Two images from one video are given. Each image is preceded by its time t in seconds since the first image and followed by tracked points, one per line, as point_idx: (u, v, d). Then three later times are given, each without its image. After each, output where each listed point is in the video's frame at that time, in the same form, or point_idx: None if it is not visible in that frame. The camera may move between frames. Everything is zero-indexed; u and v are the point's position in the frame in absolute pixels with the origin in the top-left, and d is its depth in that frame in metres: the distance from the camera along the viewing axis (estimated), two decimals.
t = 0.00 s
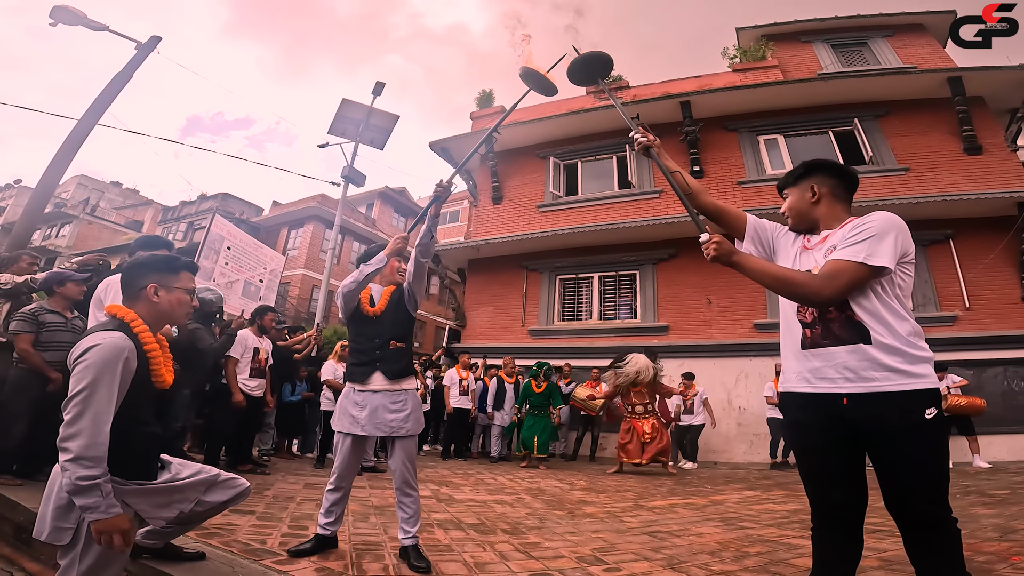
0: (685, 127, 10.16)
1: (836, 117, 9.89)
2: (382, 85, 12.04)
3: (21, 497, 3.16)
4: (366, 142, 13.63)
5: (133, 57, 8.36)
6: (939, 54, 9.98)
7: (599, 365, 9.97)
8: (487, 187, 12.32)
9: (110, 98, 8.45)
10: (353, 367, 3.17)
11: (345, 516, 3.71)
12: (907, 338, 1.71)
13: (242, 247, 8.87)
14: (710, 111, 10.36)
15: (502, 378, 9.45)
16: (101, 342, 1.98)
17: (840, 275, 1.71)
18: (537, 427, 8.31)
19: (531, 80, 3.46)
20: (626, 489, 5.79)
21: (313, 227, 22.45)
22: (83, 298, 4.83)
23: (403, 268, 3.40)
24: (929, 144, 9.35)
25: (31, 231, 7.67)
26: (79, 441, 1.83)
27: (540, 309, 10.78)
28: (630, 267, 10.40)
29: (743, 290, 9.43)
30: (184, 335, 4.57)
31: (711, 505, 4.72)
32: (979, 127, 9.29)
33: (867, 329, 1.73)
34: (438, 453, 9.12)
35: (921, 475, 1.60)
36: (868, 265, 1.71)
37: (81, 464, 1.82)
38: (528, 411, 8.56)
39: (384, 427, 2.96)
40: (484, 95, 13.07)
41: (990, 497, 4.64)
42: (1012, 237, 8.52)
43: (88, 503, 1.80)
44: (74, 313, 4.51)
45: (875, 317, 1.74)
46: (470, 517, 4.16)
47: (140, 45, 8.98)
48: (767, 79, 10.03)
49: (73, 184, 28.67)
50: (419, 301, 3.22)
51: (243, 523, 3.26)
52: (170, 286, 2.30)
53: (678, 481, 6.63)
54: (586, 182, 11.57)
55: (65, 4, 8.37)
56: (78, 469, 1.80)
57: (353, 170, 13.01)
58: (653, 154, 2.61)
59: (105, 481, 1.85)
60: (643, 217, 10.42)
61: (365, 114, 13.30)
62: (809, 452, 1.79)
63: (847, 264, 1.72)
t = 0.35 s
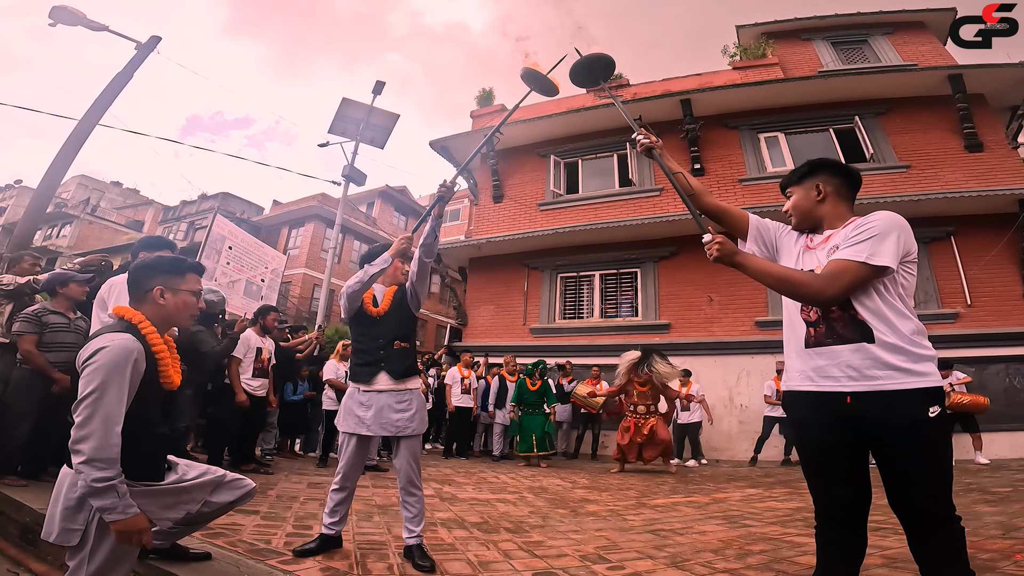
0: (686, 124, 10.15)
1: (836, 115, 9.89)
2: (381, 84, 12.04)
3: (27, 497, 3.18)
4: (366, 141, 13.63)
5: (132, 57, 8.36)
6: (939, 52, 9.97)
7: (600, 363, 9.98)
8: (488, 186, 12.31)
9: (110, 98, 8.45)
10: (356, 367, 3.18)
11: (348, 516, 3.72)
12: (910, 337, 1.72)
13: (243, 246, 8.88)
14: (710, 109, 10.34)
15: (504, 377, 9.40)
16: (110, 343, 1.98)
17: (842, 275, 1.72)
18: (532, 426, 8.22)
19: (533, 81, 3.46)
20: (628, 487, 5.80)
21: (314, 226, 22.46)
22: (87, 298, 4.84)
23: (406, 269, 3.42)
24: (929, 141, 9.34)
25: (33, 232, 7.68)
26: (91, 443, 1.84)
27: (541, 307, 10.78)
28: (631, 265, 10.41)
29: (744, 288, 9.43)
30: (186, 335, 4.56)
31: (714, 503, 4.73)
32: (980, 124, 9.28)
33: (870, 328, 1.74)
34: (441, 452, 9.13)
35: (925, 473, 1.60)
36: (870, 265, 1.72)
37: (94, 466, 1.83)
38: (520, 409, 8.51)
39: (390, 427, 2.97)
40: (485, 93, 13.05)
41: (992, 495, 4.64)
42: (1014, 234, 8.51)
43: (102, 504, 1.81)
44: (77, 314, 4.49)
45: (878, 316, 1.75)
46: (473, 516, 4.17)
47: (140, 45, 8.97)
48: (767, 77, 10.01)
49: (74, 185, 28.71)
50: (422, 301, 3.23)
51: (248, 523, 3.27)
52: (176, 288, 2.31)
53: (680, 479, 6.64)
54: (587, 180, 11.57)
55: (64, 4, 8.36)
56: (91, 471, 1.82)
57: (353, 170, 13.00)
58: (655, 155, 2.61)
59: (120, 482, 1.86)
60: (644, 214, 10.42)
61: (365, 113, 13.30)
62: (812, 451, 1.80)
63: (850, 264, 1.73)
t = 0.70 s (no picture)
0: (686, 123, 10.12)
1: (837, 113, 9.87)
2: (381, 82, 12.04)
3: (29, 497, 3.18)
4: (366, 140, 13.63)
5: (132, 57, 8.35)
6: (940, 49, 9.95)
7: (602, 361, 9.97)
8: (488, 184, 12.30)
9: (110, 98, 8.44)
10: (358, 367, 3.17)
11: (350, 515, 3.72)
12: (914, 335, 1.71)
13: (243, 246, 8.87)
14: (711, 107, 10.32)
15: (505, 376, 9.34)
16: (112, 343, 1.98)
17: (846, 274, 1.71)
18: (528, 424, 8.27)
19: (536, 82, 3.44)
20: (630, 485, 5.80)
21: (315, 225, 22.47)
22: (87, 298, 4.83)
23: (406, 269, 3.42)
24: (930, 138, 9.33)
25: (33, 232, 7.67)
26: (95, 443, 1.83)
27: (542, 306, 10.77)
28: (632, 264, 10.39)
29: (745, 286, 9.42)
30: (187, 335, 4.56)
31: (716, 501, 4.73)
32: (981, 121, 9.26)
33: (874, 327, 1.73)
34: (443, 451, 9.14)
35: (931, 471, 1.59)
36: (876, 263, 1.71)
37: (99, 466, 1.82)
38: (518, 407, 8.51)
39: (393, 426, 2.97)
40: (484, 92, 13.03)
41: (995, 493, 4.64)
42: (1015, 231, 8.50)
43: (106, 504, 1.81)
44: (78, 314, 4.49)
45: (882, 315, 1.74)
46: (475, 515, 4.17)
47: (139, 45, 8.96)
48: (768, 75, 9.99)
49: (74, 185, 28.71)
50: (423, 301, 3.23)
51: (250, 523, 3.27)
52: (176, 288, 2.31)
53: (682, 478, 6.63)
54: (588, 179, 11.55)
55: (63, 4, 8.34)
56: (95, 471, 1.81)
57: (354, 169, 13.00)
58: (656, 156, 2.60)
59: (124, 483, 1.86)
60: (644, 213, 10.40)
61: (365, 112, 13.28)
62: (818, 449, 1.79)
63: (855, 262, 1.72)
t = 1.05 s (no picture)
0: (686, 121, 10.10)
1: (837, 111, 9.86)
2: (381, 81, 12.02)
3: (31, 497, 3.19)
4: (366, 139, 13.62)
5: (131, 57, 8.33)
6: (940, 48, 9.94)
7: (603, 360, 9.96)
8: (488, 183, 12.29)
9: (109, 98, 8.42)
10: (358, 366, 3.17)
11: (352, 515, 3.72)
12: (914, 333, 1.70)
13: (244, 246, 8.86)
14: (711, 106, 10.30)
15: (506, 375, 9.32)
16: (114, 342, 1.97)
17: (848, 273, 1.70)
18: (525, 423, 8.29)
19: (537, 80, 3.43)
20: (632, 484, 5.79)
21: (315, 225, 22.46)
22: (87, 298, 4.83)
23: (406, 269, 3.42)
24: (930, 136, 9.32)
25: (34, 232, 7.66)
26: (98, 442, 1.83)
27: (542, 305, 10.77)
28: (632, 262, 10.38)
29: (746, 284, 9.41)
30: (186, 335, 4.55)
31: (718, 500, 4.72)
32: (981, 119, 9.25)
33: (874, 325, 1.72)
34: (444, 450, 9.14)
35: (934, 470, 1.59)
36: (877, 262, 1.70)
37: (102, 465, 1.82)
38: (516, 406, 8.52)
39: (393, 426, 2.96)
40: (484, 91, 13.01)
41: (997, 491, 4.63)
42: (1016, 228, 8.49)
43: (109, 503, 1.81)
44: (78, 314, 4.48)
45: (883, 313, 1.73)
46: (477, 515, 4.16)
47: (139, 45, 8.95)
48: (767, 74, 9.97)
49: (74, 185, 28.68)
50: (424, 300, 3.22)
51: (251, 522, 3.27)
52: (174, 288, 2.30)
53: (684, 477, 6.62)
54: (588, 177, 11.53)
55: (61, 4, 8.32)
56: (99, 470, 1.81)
57: (354, 168, 12.99)
58: (656, 156, 2.59)
59: (127, 482, 1.86)
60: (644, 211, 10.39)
61: (365, 111, 13.27)
62: (820, 448, 1.78)
63: (856, 261, 1.71)
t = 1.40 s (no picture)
0: (686, 119, 10.08)
1: (837, 109, 9.84)
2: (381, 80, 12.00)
3: (31, 498, 3.19)
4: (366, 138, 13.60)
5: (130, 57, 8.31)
6: (940, 46, 9.93)
7: (604, 359, 9.95)
8: (488, 182, 12.28)
9: (108, 98, 8.41)
10: (359, 365, 3.17)
11: (353, 514, 3.72)
12: (916, 331, 1.69)
13: (244, 245, 8.85)
14: (710, 104, 10.28)
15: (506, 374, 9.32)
16: (113, 340, 1.96)
17: (850, 271, 1.70)
18: (526, 422, 8.28)
19: (538, 76, 3.43)
20: (633, 483, 5.79)
21: (315, 224, 22.45)
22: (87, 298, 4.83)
23: (406, 268, 3.42)
24: (931, 134, 9.30)
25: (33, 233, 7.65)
26: (99, 441, 1.82)
27: (543, 303, 10.77)
28: (633, 260, 10.37)
29: (747, 282, 9.40)
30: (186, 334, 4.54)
31: (719, 499, 4.72)
32: (982, 118, 9.24)
33: (876, 324, 1.71)
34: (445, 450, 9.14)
35: (936, 469, 1.58)
36: (879, 260, 1.70)
37: (104, 464, 1.81)
38: (514, 405, 8.50)
39: (393, 425, 2.96)
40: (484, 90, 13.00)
41: (999, 490, 4.64)
42: (1017, 226, 8.48)
43: (112, 502, 1.81)
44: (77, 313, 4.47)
45: (884, 312, 1.72)
46: (479, 514, 4.16)
47: (138, 45, 8.93)
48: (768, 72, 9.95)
49: (74, 185, 28.64)
50: (424, 299, 3.20)
51: (252, 522, 3.27)
52: (171, 287, 2.29)
53: (685, 476, 6.61)
54: (588, 176, 11.52)
55: (60, 4, 8.31)
56: (101, 469, 1.80)
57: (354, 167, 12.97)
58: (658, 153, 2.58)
59: (129, 481, 1.86)
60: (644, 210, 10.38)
61: (364, 110, 13.25)
62: (822, 446, 1.77)
63: (858, 259, 1.71)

▶ _Activity_: Take the lines above from the one containing "30: (184, 335, 4.57)" down to the one containing "60: (643, 217, 10.42)", and transcribe them exactly, both ends included.

▶ _Task answer_:
30: (184, 335, 4.57)
31: (711, 505, 4.72)
32: (979, 127, 9.29)
33: (867, 329, 1.73)
34: (438, 453, 9.12)
35: (921, 475, 1.60)
36: (868, 265, 1.71)
37: (81, 464, 1.82)
38: (528, 411, 8.56)
39: (384, 427, 2.96)
40: (484, 95, 13.07)
41: (990, 497, 4.64)
42: (1012, 237, 8.52)
43: (88, 503, 1.80)
44: (74, 313, 4.51)
45: (875, 317, 1.74)
46: (470, 517, 4.16)
47: (140, 45, 8.98)
48: (767, 79, 10.03)
49: (73, 184, 28.67)
50: (419, 301, 3.22)
51: (243, 523, 3.26)
52: (170, 286, 2.30)
53: (678, 481, 6.63)
54: (586, 182, 11.57)
55: (65, 4, 8.37)
56: (78, 469, 1.80)
57: (353, 170, 13.01)
58: (653, 154, 2.61)
59: (105, 481, 1.85)
60: (643, 217, 10.42)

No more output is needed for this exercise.